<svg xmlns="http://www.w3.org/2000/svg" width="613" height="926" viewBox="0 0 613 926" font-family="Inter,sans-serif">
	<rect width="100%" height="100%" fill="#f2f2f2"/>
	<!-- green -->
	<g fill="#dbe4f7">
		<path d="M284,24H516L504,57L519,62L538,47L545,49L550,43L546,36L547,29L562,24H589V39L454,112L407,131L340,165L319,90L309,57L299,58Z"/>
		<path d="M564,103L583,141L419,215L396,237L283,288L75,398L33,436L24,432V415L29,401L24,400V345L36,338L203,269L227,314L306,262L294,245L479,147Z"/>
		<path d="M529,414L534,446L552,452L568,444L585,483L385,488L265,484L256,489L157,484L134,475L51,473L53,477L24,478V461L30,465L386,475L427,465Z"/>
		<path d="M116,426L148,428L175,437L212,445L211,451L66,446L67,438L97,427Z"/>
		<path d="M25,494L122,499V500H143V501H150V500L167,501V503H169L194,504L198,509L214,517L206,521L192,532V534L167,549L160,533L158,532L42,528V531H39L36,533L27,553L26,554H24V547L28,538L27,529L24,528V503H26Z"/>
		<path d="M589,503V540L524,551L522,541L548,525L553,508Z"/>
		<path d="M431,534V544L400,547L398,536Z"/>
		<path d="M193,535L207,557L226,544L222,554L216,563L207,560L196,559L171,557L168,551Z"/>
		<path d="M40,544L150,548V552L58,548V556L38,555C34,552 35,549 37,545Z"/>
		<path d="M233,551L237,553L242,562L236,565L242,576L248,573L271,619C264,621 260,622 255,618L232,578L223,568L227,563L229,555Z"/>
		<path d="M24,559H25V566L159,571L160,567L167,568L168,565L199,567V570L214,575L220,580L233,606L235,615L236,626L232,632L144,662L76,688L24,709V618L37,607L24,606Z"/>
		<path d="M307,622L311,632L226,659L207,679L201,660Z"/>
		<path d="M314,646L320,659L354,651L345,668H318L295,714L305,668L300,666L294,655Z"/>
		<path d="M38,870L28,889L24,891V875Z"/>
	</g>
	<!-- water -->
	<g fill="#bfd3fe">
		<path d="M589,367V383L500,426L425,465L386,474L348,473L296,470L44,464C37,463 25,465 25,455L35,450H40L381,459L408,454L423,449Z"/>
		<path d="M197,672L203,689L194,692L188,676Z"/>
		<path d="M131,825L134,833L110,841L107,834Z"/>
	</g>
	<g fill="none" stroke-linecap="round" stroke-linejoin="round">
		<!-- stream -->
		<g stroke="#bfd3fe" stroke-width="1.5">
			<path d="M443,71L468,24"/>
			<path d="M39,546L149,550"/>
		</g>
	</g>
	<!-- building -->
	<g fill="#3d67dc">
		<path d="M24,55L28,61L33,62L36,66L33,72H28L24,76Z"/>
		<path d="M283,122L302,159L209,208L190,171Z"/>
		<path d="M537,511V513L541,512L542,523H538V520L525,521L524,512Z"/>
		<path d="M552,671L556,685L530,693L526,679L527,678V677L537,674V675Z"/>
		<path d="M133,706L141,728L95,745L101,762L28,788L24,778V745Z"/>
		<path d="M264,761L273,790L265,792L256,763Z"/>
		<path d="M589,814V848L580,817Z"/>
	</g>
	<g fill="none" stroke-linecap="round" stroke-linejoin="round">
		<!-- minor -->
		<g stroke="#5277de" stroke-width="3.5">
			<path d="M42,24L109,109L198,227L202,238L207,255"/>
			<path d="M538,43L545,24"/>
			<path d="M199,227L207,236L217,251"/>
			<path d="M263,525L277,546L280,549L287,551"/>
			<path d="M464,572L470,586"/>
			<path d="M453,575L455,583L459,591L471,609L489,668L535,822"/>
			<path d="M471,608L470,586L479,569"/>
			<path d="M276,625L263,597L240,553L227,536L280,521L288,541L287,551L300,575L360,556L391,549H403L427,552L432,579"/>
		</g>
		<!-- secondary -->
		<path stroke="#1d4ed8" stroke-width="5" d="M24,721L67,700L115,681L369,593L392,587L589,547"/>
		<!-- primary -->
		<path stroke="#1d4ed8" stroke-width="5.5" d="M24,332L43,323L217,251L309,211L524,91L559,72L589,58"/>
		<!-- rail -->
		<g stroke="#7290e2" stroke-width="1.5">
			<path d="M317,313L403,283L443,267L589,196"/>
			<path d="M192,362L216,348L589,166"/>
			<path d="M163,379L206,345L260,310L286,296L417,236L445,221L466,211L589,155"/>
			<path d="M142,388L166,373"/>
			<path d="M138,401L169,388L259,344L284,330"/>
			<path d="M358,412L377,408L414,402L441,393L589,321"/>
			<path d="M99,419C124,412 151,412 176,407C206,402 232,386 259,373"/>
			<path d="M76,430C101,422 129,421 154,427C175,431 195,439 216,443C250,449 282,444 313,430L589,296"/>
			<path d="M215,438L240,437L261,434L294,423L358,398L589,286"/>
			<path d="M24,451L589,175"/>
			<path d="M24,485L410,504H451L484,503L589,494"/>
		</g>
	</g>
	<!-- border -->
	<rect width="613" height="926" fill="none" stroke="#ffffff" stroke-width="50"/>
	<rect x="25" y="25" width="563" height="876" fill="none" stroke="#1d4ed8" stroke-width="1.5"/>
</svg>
************
• _What you are asked to do_:
A count is needed of the lines above that hold the word "rect"; give that count and no other text.

• _Solved problem_:
3